Гостем Петра был лифляндский дворянин Марк Паткуль, гордившейся тем, что его предок был оруженосцем у самого Карла IV, германского короля и императора Священной Римской империи. С Россией его сближала нелюбовь к Швеции. Едва великое посольство переступило пределы Шведского королевства, как Паткуль через Лефорта, с которым познакомился еще в Голландии, когда тот воевал под ее знаменами, передал письмо, в котором выражал желание служить русскому царю. В знак своих серьезных намерений к письму была приложена подробная схема рижской крепости, где отмечались наиболее уязвимые места в обороне.
Государь встречался с дворянином дважды, пока, наконец, не убедился в его искренности. Паткуль даже отказался взять за свои услуги деньги и единственное, чем тот довольствовался, так это бокалом вина, жалованного из рук самого Петра.
Благодаря своей родословной и в силу авантюрного характера, Марк Паткуль был вхож едва ли не во все королевские дворы Европы, в которых имел немало своих осведомителей.
— Петр, тебя не воспринимают серьезно. Считают, что ты шут с царской короной на голове.
Губы царя болезненно дернулись.
— Кто же такой… смелый?
— Император Леопольд.
— Когда же он меня успел узнать близко, если мы с ним даже ни разу не встречались?
— Петр, они не ожидают от тебя ничего серьезного.
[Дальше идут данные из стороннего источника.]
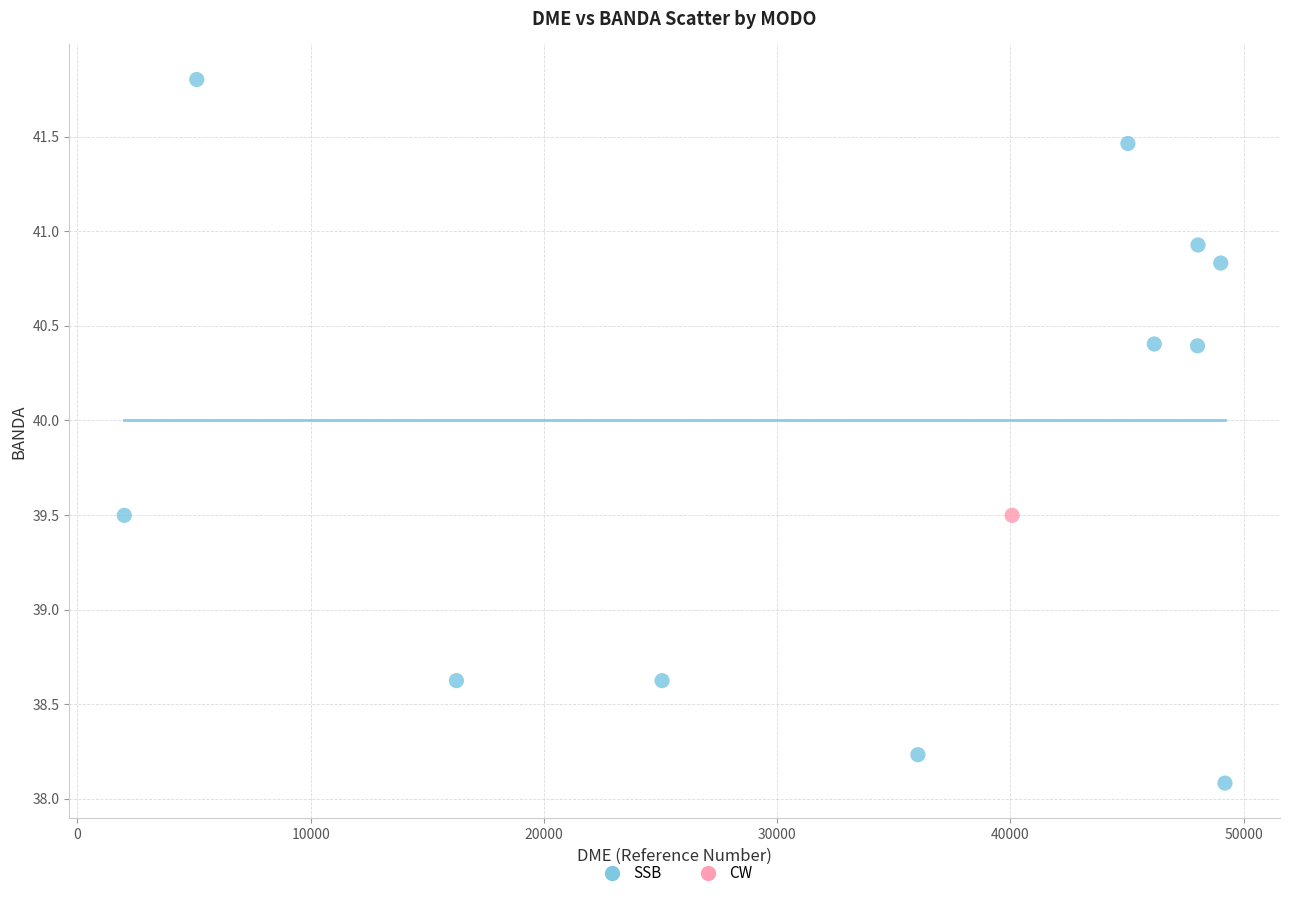

What are all the series names shown in the legend?

SSB, CW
По их мнению, самое большее, на что ты способен, так это устраивать фейерверки и кутить ночи напролет. Но я хочу тебя предупредить, тут важно не переиграть и всему знать меру. Они могут почувствовать, что ты просто валяешь дуралея, и тогда начнут относиться к тебе настороженно.
— Марк, обо мне не беспокойся. Я знаю, что делаю. У тебя есть люди при дворе шведского короля?